INSTRUCTIONS TO FOLLOW: Search the data for the word "Sabrina" and copy out every line that has it.

Extracted page text data
---------------

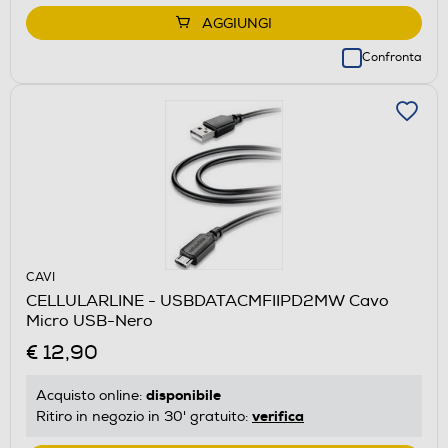
AGGIUNGI
Confronta
CAVI
CELLULARLINE - USBDATACMFIIPD2MW Cavo
Micro USB-Nero
€ 12,90
disponibile
Acquisto online:
verifica
Ritiro in negozio in 30' gratuito:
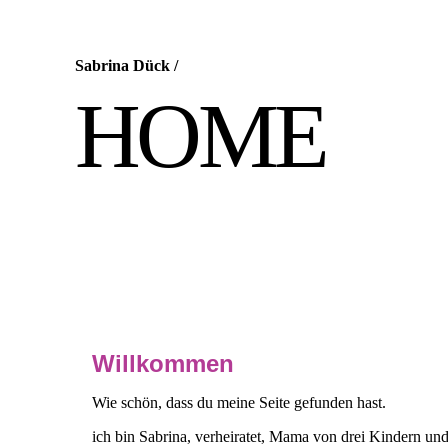
Sabrina Dück
/
HOME
Willkommen
Wie schön, dass du meine Seite gefunden hast.
ich bin Sabrina, verheiratet, Mama von drei Kindern und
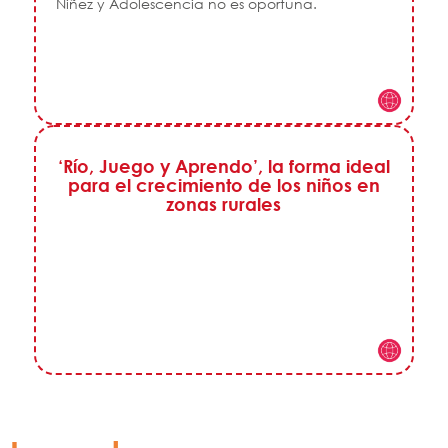
Niñez y Adolescencia no es oportuna.
‘Río, Juego y Aprendo’, la forma ideal
para el crecimiento de los niños en
zonas rurales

---------------

RESPONSE:
Sabrina Dück
ich bin Sabrina, verheiratet, Mama von drei Kindern und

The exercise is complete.